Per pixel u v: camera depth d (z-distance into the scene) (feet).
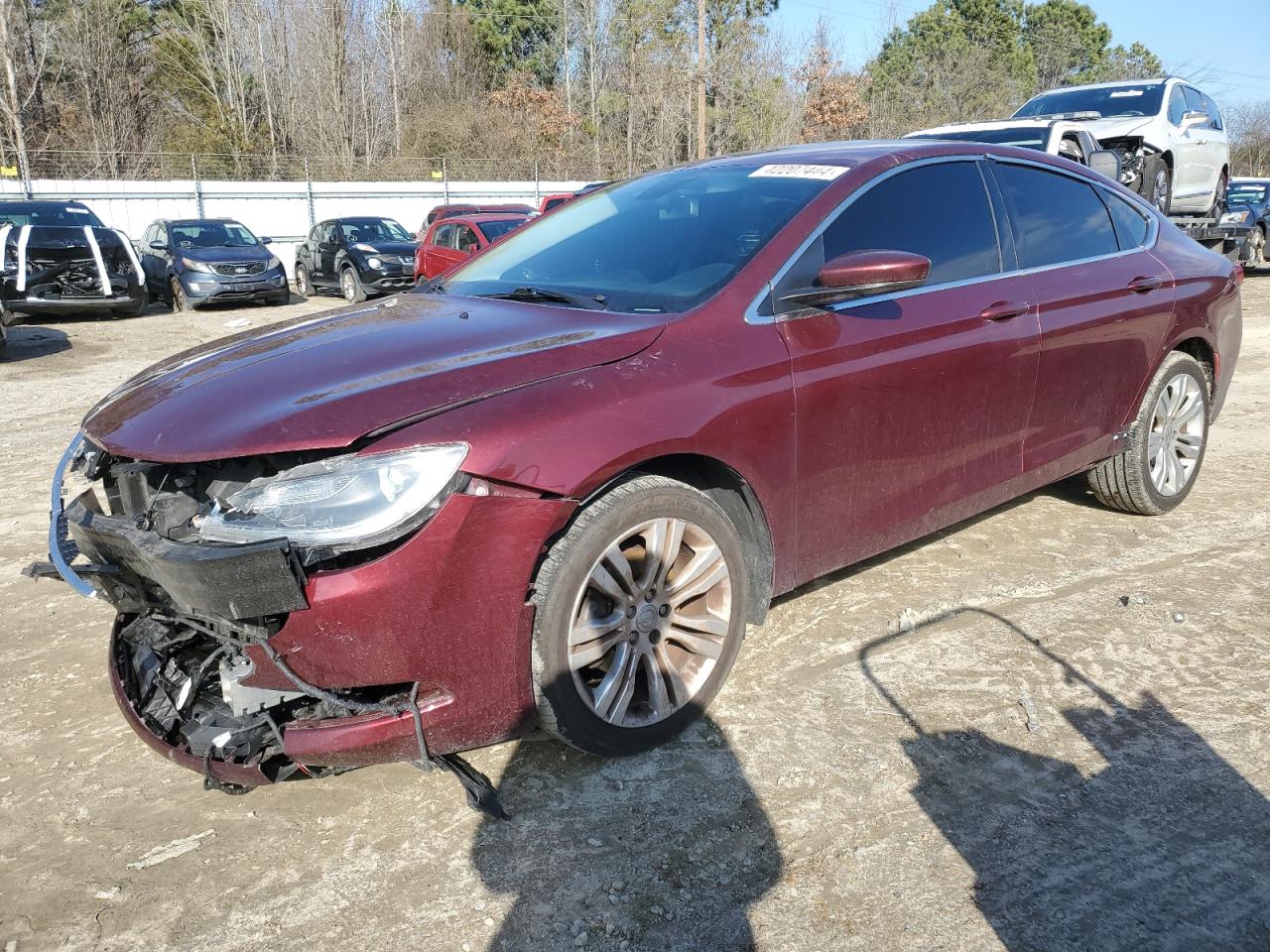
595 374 8.63
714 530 9.30
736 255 10.29
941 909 7.28
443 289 12.23
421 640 7.65
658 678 9.18
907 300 11.05
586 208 13.01
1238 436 20.48
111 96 127.85
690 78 130.82
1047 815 8.29
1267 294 46.98
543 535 8.01
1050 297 12.53
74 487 10.00
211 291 51.44
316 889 7.68
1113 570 13.30
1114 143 36.09
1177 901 7.30
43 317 50.19
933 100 153.89
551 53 161.89
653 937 7.09
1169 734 9.40
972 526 15.12
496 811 7.94
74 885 7.79
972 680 10.46
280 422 7.66
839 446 10.30
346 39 140.26
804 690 10.34
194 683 8.54
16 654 11.80
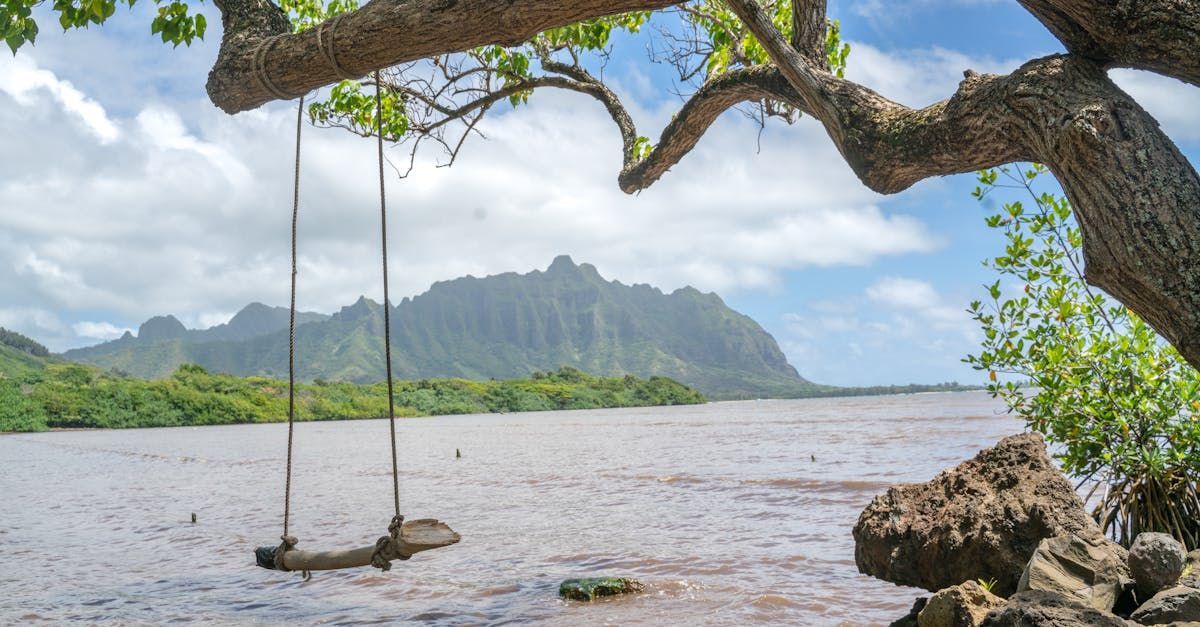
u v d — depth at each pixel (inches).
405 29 165.0
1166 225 115.0
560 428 2923.2
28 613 350.3
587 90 342.6
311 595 376.2
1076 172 124.0
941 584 228.8
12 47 231.9
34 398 3814.0
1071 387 271.0
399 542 181.8
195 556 492.7
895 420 2571.4
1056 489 222.1
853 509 596.7
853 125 165.6
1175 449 252.7
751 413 4630.9
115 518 689.0
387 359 195.6
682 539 491.5
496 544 500.7
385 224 203.2
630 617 308.2
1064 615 148.2
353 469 1239.5
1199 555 185.6
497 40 161.8
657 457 1285.7
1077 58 132.9
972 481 234.4
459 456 1434.5
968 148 145.7
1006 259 283.7
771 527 526.0
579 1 150.3
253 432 3307.1
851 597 323.9
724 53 308.0
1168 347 260.1
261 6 198.1
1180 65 121.9
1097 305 273.7
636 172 312.3
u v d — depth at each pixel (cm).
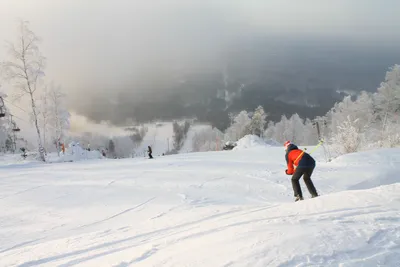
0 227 762
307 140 6419
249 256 293
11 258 514
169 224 620
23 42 2995
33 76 3067
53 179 1430
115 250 474
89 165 1955
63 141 4169
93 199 1014
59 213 872
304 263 263
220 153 2375
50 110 3931
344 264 254
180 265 313
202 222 588
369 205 447
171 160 1966
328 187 971
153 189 1119
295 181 712
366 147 1623
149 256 381
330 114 6662
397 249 274
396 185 539
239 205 803
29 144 5650
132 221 739
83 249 505
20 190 1194
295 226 367
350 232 319
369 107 4284
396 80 3994
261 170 1362
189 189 1088
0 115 3394
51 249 532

☆ ☆ ☆ ☆

Only the lines from the line holding "253 432 3307.1" through the last line above belong in the answer, repeated exactly; the pictures do not.

*Written answer*
253 432 3307.1
851 597 323.9
724 53 308.0
1168 347 260.1
261 6 198.1
1180 65 121.9
1097 305 273.7
636 172 312.3
u v d — depth at each pixel (cm).
0 227 762
307 140 6419
249 256 293
11 258 514
169 224 620
23 42 2995
33 76 3067
53 179 1430
115 250 474
89 165 1955
63 141 4169
93 199 1014
59 213 872
304 263 263
220 153 2375
50 110 3931
344 264 254
180 265 313
202 222 588
369 205 447
171 160 1966
328 187 971
153 189 1119
295 181 712
366 147 1623
149 256 381
330 114 6662
397 249 274
396 185 539
239 205 803
29 144 5650
132 221 739
83 249 505
20 190 1194
295 226 367
350 232 319
369 107 4284
396 80 3994
261 170 1362
189 189 1088
0 115 3394
51 249 532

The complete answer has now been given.